I'm working on my first Cloud Foundry project (...and first Node.js project, and first MongoDB project, and first "express" project, etc. etc...)
On day one I found this question, and used the answer as a jumping off point for the organization of my github repository:
Folder structure for a nodejs project
There is a /node_modules
directory which is not checked in. Rather it is created automatically by npm install
based on the specification in a package.json
file. Okay, good...I made that file.
(Note: During a vmc push
, it seems there is no examination of the package.json file by the pushed-to server. It seems to merely copy over the node_modules directory and does nothing if it doesn't exist...so it's necessary to do the npm install
on your client and THEN push.)
I've got some basics working in my application, and am now at the point where I'd like to begin laying down testing and building infrastructure. For instance: I'd like a build process that will run linting on all my JavaScript. There's a continuous integration library called ready.js that looks like an up-to-date build tool...
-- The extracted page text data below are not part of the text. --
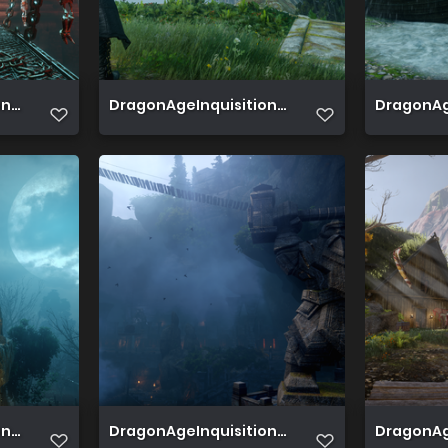
 2019 07 02 19 17 10 004
DragonAgeInquisition 2019 07 02 16 37 51 513
DragonAge
 2019 06 29 19 40 22 456
DragonAgeInquisition 2019 06 25 19 58 33 099
DragonAge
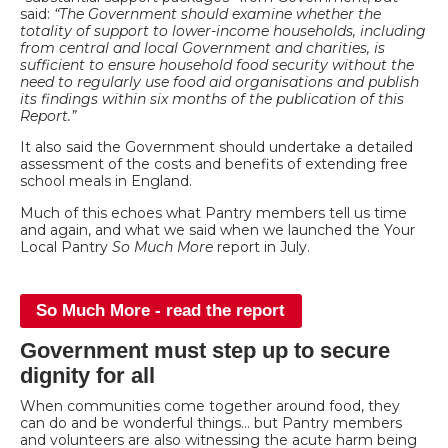
said:
“The Government should examine whether the
totality of support to lower-income households, including
from central and local Government and charities, is
sufficient to ensure household food security without the
need to regularly use food aid organisations and publish
its findings within six months of the publication of this
Report.”
It also said the Government should undertake a detailed
assessment of the costs and benefits of extending free
school meals in England.
Much of this echoes what Pantry members tell us time
and again, and what we said when we launched the Your
Local Pantry
So Much More
report in July.
So Much More - read the report
Government must step up to secure
dignity for all
When communities come together around food, they
can do and be wonderful things… but Pantry members
and volunteers are also witnessing the acute harm being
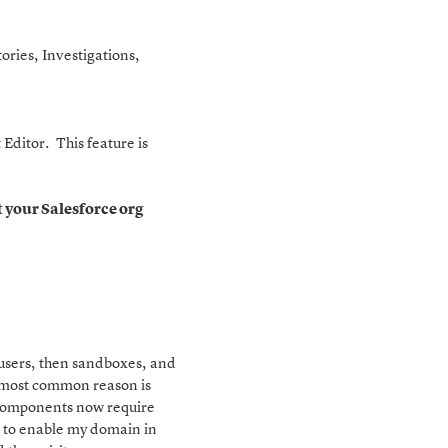
ries, Investigations,
Editor. This feature is
 your Salesforce org
a users, then sandboxes, and
he most common reason is
g components now require
s to enable my domain in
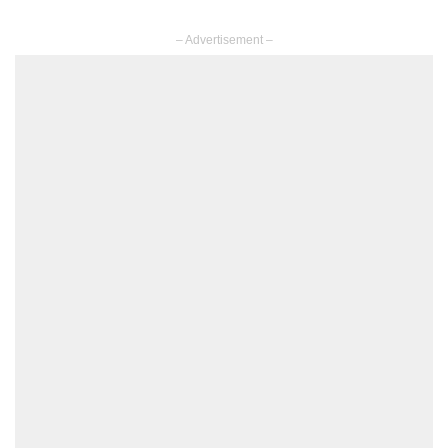
– Advertisement –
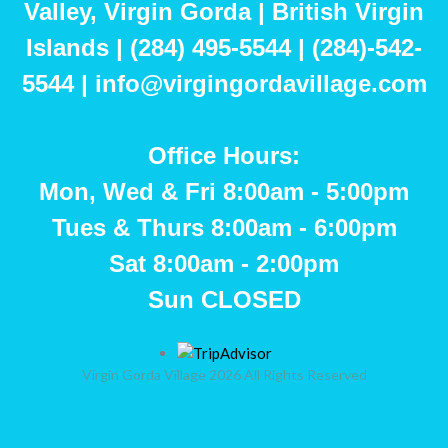
Valley, Virgin Gorda | British Virgin
Islands | (284) 495-5544 | (284)-542-
5544 | info@virgingordavillage.com
Office Hours:
Mon, Wed & Fri 8:00am - 5:00pm
Tues & Thurs 8:00am - 6:00pm
Sat 8:00am - 2:00pm
Sun CLOSED
Virgin Gorda Village 2026 All Rights Reserved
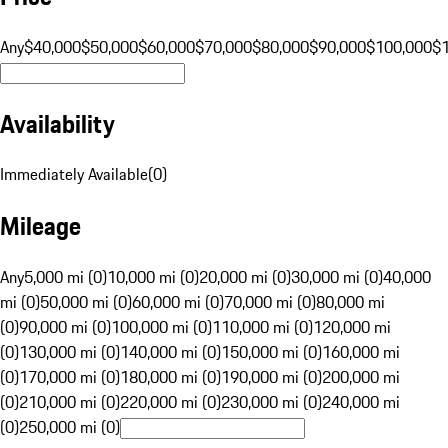
Any
$40,000
$50,000
$60,000
$70,000
$80,000
$90,000
$100,000
$
Availability
Immediately Available
(
0
)
Mileage
Any
5,000 mi (0)
10,000 mi (0)
20,000 mi (0)
30,000 mi (0)
40,000
mi (0)
50,000 mi (0)
60,000 mi (0)
70,000 mi (0)
80,000 mi
(0)
90,000 mi (0)
100,000 mi (0)
110,000 mi (0)
120,000 mi
(0)
130,000 mi (0)
140,000 mi (0)
150,000 mi (0)
160,000 mi
(0)
170,000 mi (0)
180,000 mi (0)
190,000 mi (0)
200,000 mi
(0)
210,000 mi (0)
220,000 mi (0)
230,000 mi (0)
240,000 mi
(0)
250,000 mi (0)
But something feels wrong about being in my project's directory and doing npm install ready.js
. This means that more stuff will be going into the /node_modules
directory and uploaded to the cloud, when it's not intended to run on the cloud. By the same token: if I have a build process that's doing minification of resources (or whatever) then I don't want the source being deployed with vmc push
either.
I know all this is new...but is there a convention to dump the targets into a build directory and push from there? Or does everyone push from what is effectively the github root, and just push all the builds and tests along as well? Any tips are welcome...methods to use, methods to avoid...
UPDATE: I found an application boilerplate for using express and Node.js (as well as several other common modules), which does its "build process" inside the server code's javascript...for better or worse:
https://github.com/mape/node-express-boilerplate
I also found this, and it seems like combining the term "boilerplate" with names of modules you'd like to see incorporated into the structure is a good search strategy for finding the sort of thing I am looking for:
https://github.com/swbiggart/node-express-requirejs-backbone
npm allows you to specify devDependencies
, you may want to see this article.
You could add all of your dev/test environment dependencies under devDependencies
and all production-related modules under dependencies
. Then, you could add a script to push to the cloud.
I'm not familiar with Cloud Foundry or the vmc push
workflow. But, you could add a custom script to the scripts
object in package.json which installs dev-environment modules, runs your tests, cleans the npm cache, then installs production-only modules and pushes your code and only those modules to the cloud.
edit
I'm not sure you can use these if not pushing to the npm repository, but they are useful as an example (I guess...) Alternatively, you could automate the workflow I described above in a shell script or node script.
/edit
You could hook into any of the scripts available... (see man npm-scripts
for more info):
preinstall
Run BEFORE the package is installed
install, postinstall
Run AFTER the package is installed.
preuninstall, uninstall
Run BEFORE the package is uninstalled.
postuninstall
Run AFTER the package is uninstalled.
preupdate
Run BEFORE the package is updated with the update command.
update, postupdate
Run AFTER the package is updated with the update command.
prepublish
Run BEFORE the package is published.
publish, postpublish
Run AFTER the package is published.
pretest, test, posttest
Run by the npm test command.
prestop, stop, poststop
Run by the npm stop command.
prestart, start, poststart
Run by the npm start command.
prerestart, restart, postrestart
Run by the npm restart command. Note: npm restart will run the
stop and start scripts if no restart script is provided.
Additionally, arbitrary scrips can be run by doing npm run-script
<stage> <pkg>.
Note, publish
here is for publishing a module to npm
. You should set your package to private ("private": true
) so you don't accidentally publish your code the the npm repository.